Data Definition Language (DDL) is a subset of SQL (Structured Query Language) used to define and manage the structure of a database. DDL statements are used to create, modify, and delete database objects such as tables, indexes, and views.

## Create

The CREATE statement in SQL is used to create a new database object, such as a table, view, or index. When creating a new object, you typically specify its name, along with the names and data types of the columns that it will contain.

```
CREATE TABLE customers (
  id INT PRIMARY KEY,
  name VARCHAR(50),
  email VARCHAR(100),
  phone VARCHAR(20)
)
```

## Drop

The DROP statement in SQL is used to delete an existing database object, such as a table, view, or index. When dropping an object, you typically specify its name, and the database management system will permanently remove it from the database.

```
DROP TABLE customers
```

## Alter

The ALTER statement in SQL is used to modify an existing database object, such as a table, view, or index. When altering an object, you can make a variety of changes, such as adding or deleting columns, changing the data type of a column, or adding or deleting constraints.

```
ALTER TABLE customers
ADD COLUMN address VARCHAR(100)
```

# Data architecture

## Database normalization forms

Database normalization is the process of organizing a database in such a way that it reduces data redundancy and dependency, and improves data integrity. There are several normal forms that are commonly used to achieve these goals, including:

1. **First Normal Form (1NF)**: This is the most basic level of normalization, which requires that each column in a table contain only atomic values (i.e., values that cannot be further subdivided).

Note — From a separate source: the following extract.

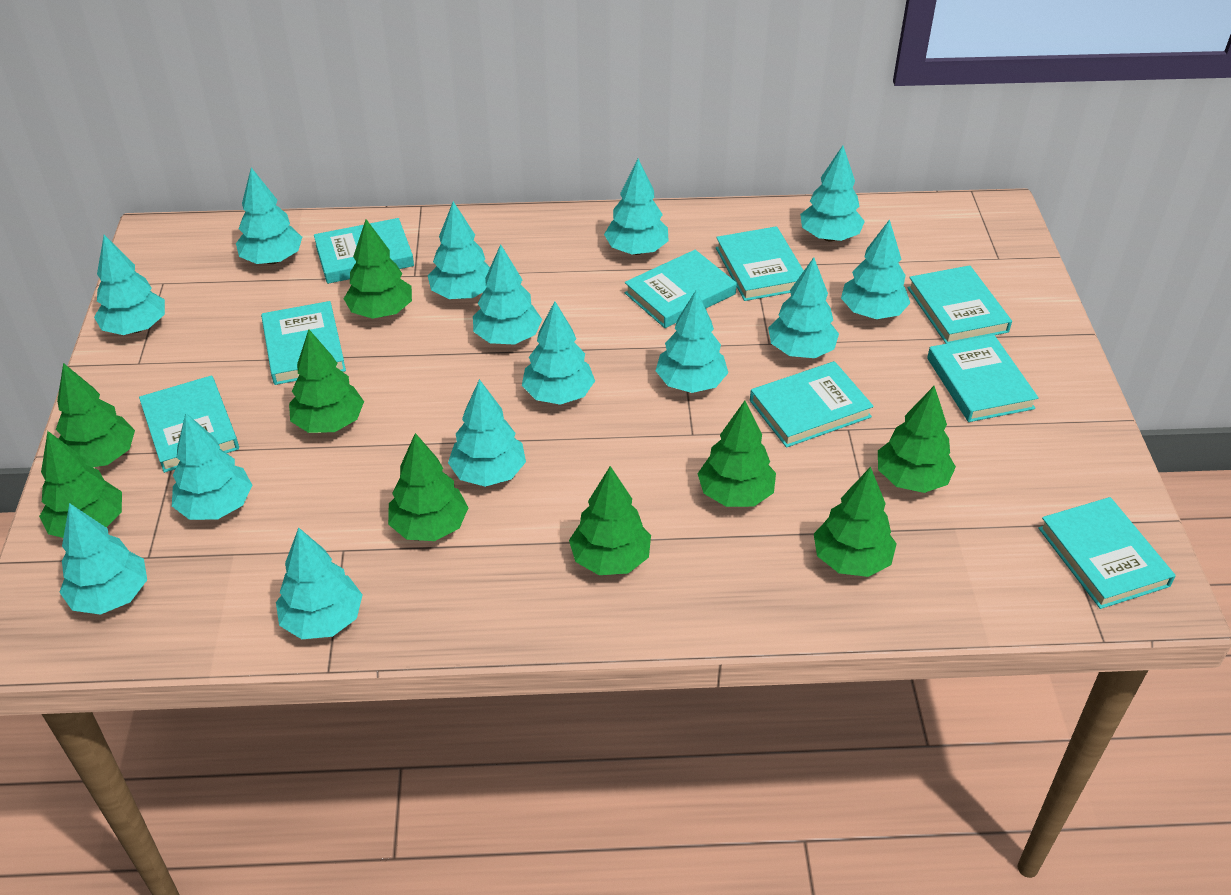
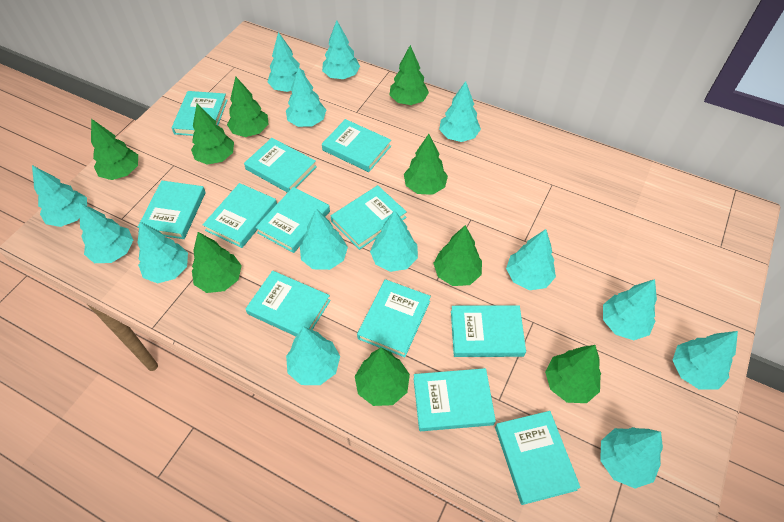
turquoise book: 9 -> 12

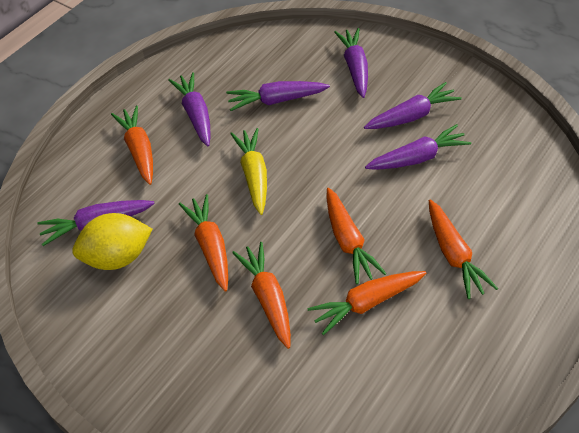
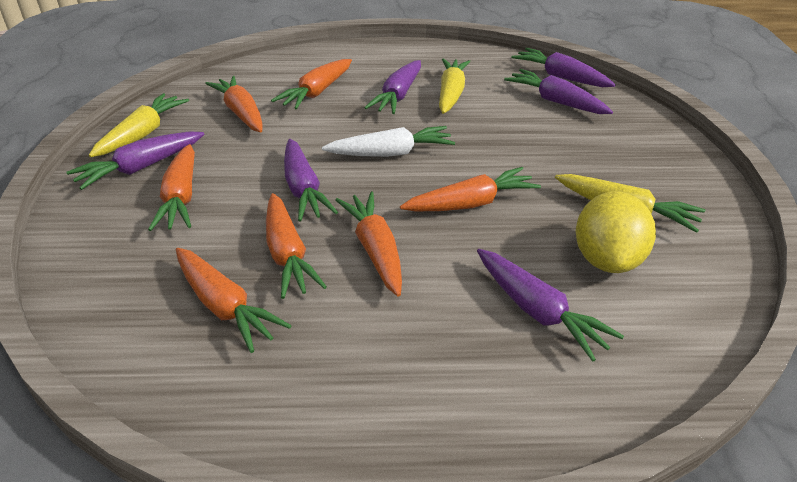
orange carrot: 6 -> 7
white carrot: 0 -> 1
yellow carrot: 1 -> 3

2. **Second Normal Form (2NF)**: This form requires that all non-key attributes of a table be dependent on the entire primary key, rather than just a part of it.

3. **Third Normal Form (3NF)**: This form requires that all non-key attributes of a table be dependent only on the primary key, and not on any other non-key attributes.

4. **Boyce-Codd Normal Form (BCNF)**: This form is a stronger version of 3NF, which requires that all functional dependencies in a table be determined by the candidate keys, rather than just the primary key.

5. **Fourth Normal Form (4NF)**: This form is used when there are multiple independent many-to-many relationships between the same two entities in a database.

6. **Fifth Normal Form (5NF)**: This form is used when there are complex multi-valued dependencies between attributes in a table.

Each normal form builds upon the previous one, and each one has its own set of rules and requirements that must be followed in order to achieve it. Normalization helps to improve the efficiency and accuracy of a database, while also making it easier to maintain and update over time.